You are factually incorrect. But no amount of reason will reach out to you. You want to be a miserable piece of shit. You do not want to be helped. Nothing can be done unless you change.

Not OP, but thanks user. I've dropped it a long time ago, and now my electric is just sitting there, been looking into starting over again.

If I was 6'3 I'd have a girlfriend and a car and a drivers license

I don't see anywhere in that post where I wasn't objectively speaking and taking advice. Both of these replies are another example of ad hominem for no reason other than me being short.

if OP was 6'3 he'd be having sex and riding life on easy mode.

Do you use a broomstick to reach the floor petal? how do you live as the size of a child?

Google "short men with beautiful women" and find another excuse

>I can't get a driver's license because I'm short
OP confirmed for being a bitter 6'3" virgin trolling.

so find a girl thats 5'1" or 5'2"

I can think of two men I know personally around that height. One is a good-looking, masculine, charming and positive guy. He is popular with ladies, obviously.

The other no one thinks of as "short" because other traits supercede that. He is fat. Enormously, disgustingly fat. His face is butt-ugly. He is loud and obnoxious. There is no other way to describe him than "disgusting fat slob". He is also married and has kids.

OP literally has no excuse.

OP got btfo and left.

I promise you being short has nothing to do with being disliked, that's your self-victimizing and sanctimonious personality taking care of that part.

People hate pressure and they hate people who play the victim. Regardless of the reasons, I've seen this to be more or less unanimously true.
You are indeed what would drum up as a paranoid narcissist. Everything else is so perfect except your height? Yeah?

Thats fine and dandy, but I'm sure there's something more to it than just that. The fat guy has something else going for him, or the short guy has something else going for him like money.

Or it was 5 am and I fell asleep, but continue to keep attacking me because I'm short. Let it be known that I'm not disagreeing with anyone, I know there's more I can do. Its soul crushing how much people like you only want to hurt me because I'm not tall.

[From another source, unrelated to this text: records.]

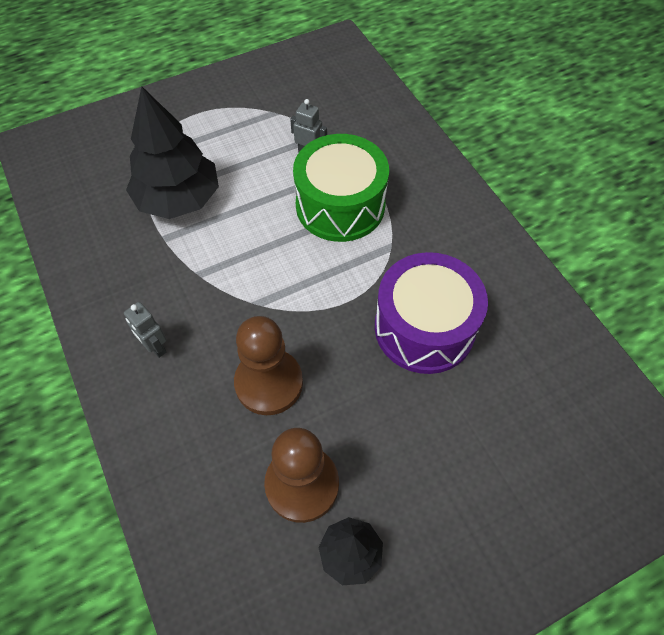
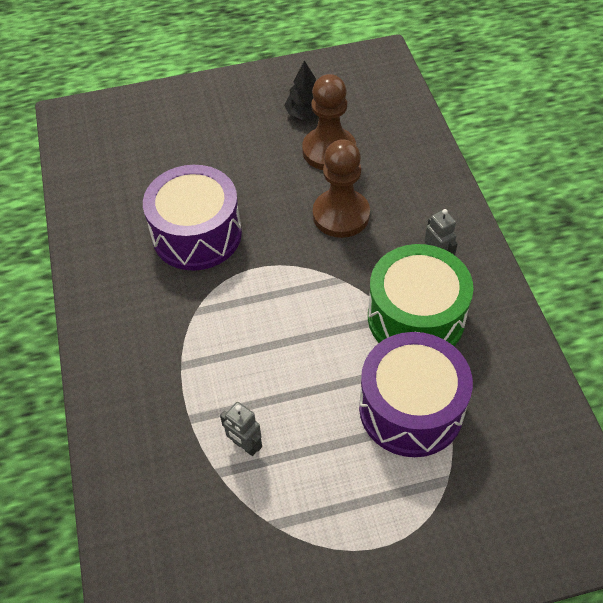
camera: 165 degrees left, 5 degrees down
(178, 199) = (411, 408): black tree -> purple drum
(340, 205) = (230, 366): green drum -> green drum (416, 317)

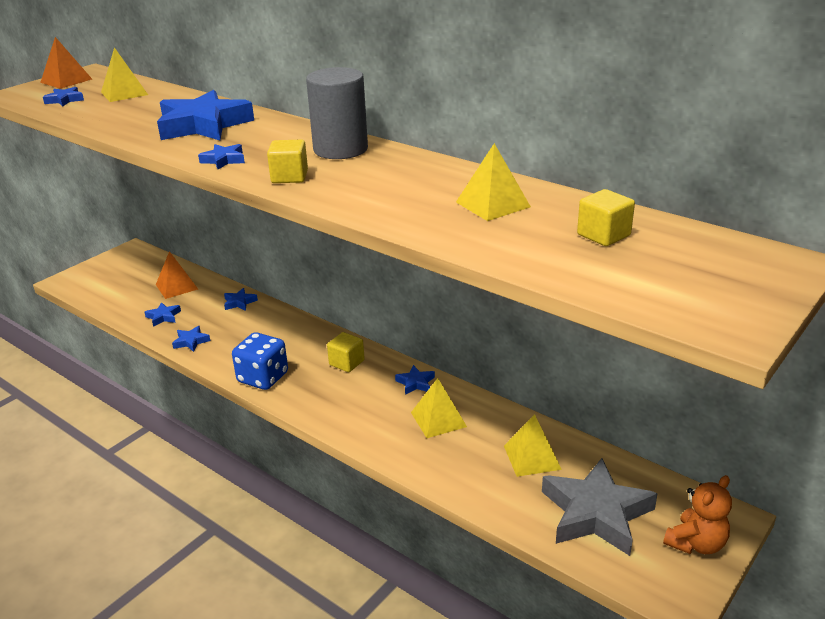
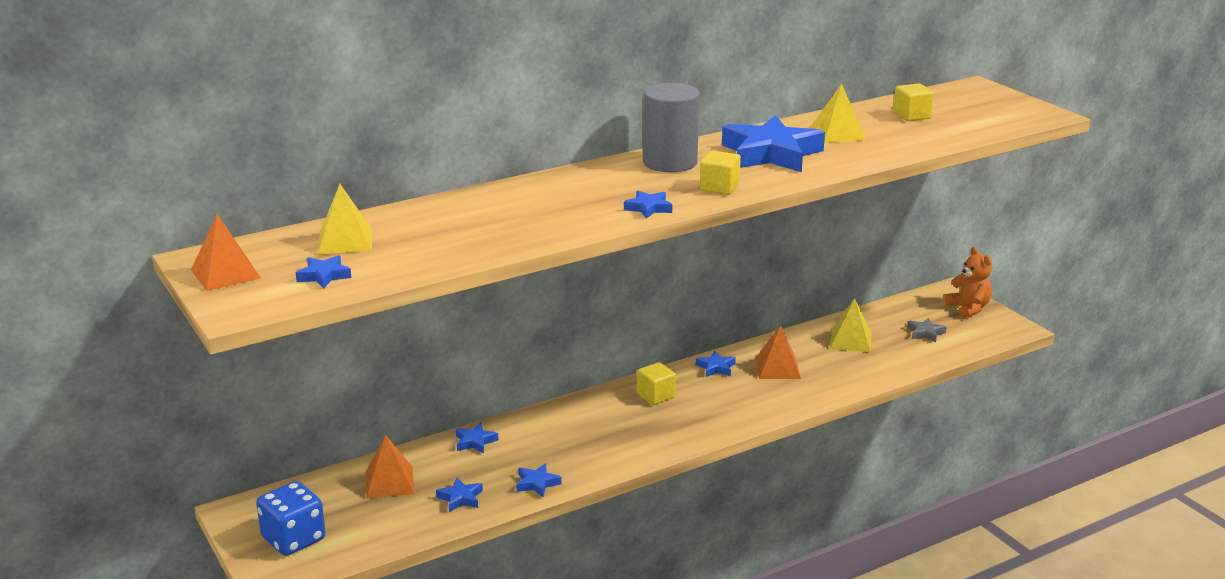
camera: 70 degrees left, 5 degrees down
(203, 125) = (529, 209): blue star -> blue star (771, 154)
(263, 377) = (648, 446): blue dice -> blue dice (293, 539)
(438, 419) = (778, 368): yellow pyramid -> orange pyramid
(595, 513) = (925, 333): grey star -> grey star, size x0.43

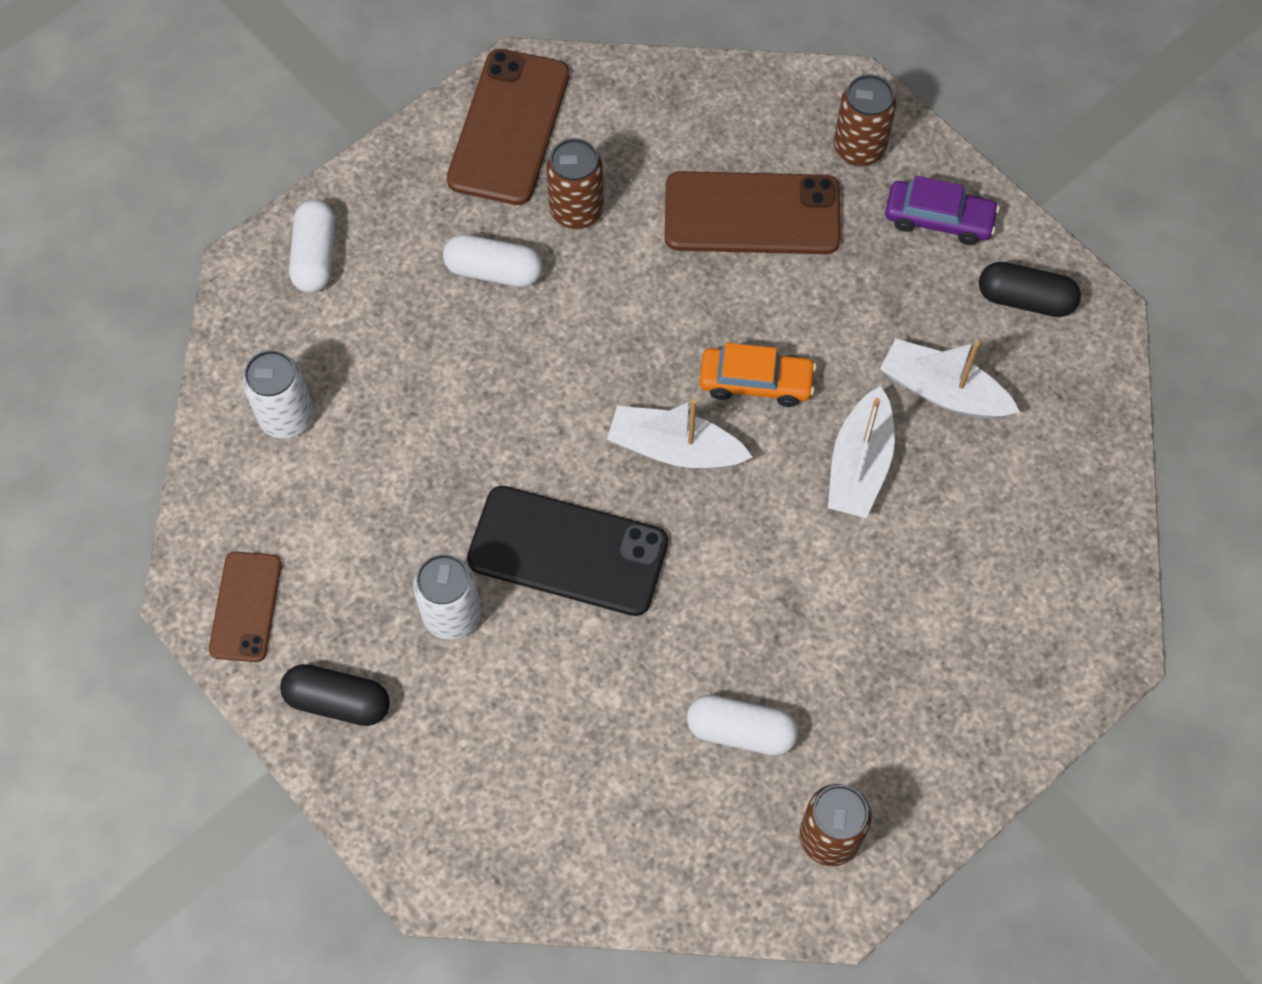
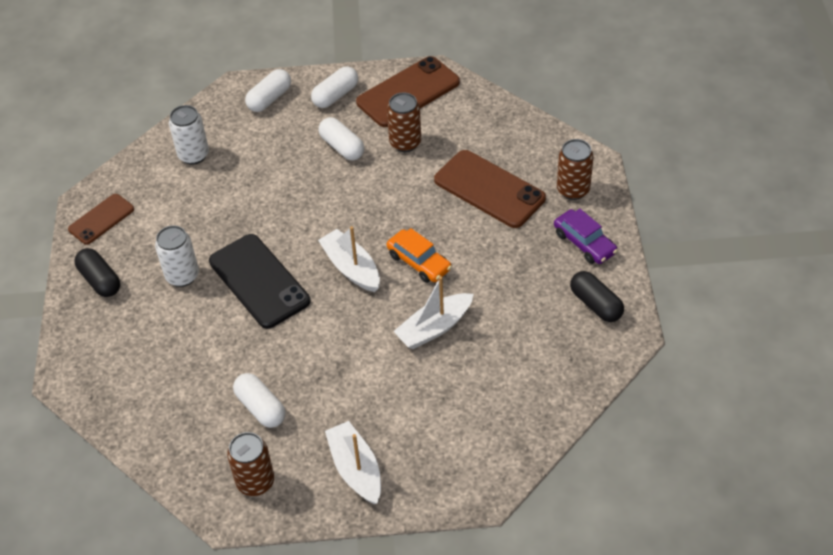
camera: 40 degrees right, 15 degrees down
(409, 193) = (335, 95): none -> white capsule
(943, 391) = (510, 320): white boat -> white boat (355, 469)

Its crazy how people can tell me I'm making stuff up lol. I just don't understand it, why can't you put yourself in my shoes? I'm not paranoid, people have made fun of and ridiculed me my entire life because of my height. I didn't wake up one day hating myself for no reason.

Did you not read the post? The short guy who girls like a lot is handsome, masculine, charming, and positive. That's more than enough to get girls swooning over him.

What part of "you are behaving like an insufferable cunt" did you not understand? If a 6'3" guy was such an angry asshole as you he too would be a kissless virgin.

Motherfucker, I'm 6 1 and I'm alone.

Threads of tall guys being lonely occurs here almost weekly.

It's not your height.

Women don't hate/like you because you are short. They just don't find you attractive.

LMAO WHAT A FREAK

but a 6'3 guy has no reason to be a bitter angry grunt, a 5'3 guy has likely been dehumanized his entire life

Franco and Putin aren't/weren't dictators.

Literally everything you said is a lie.

>Putin isn't a dictator
Hello there, Trump's press secretary.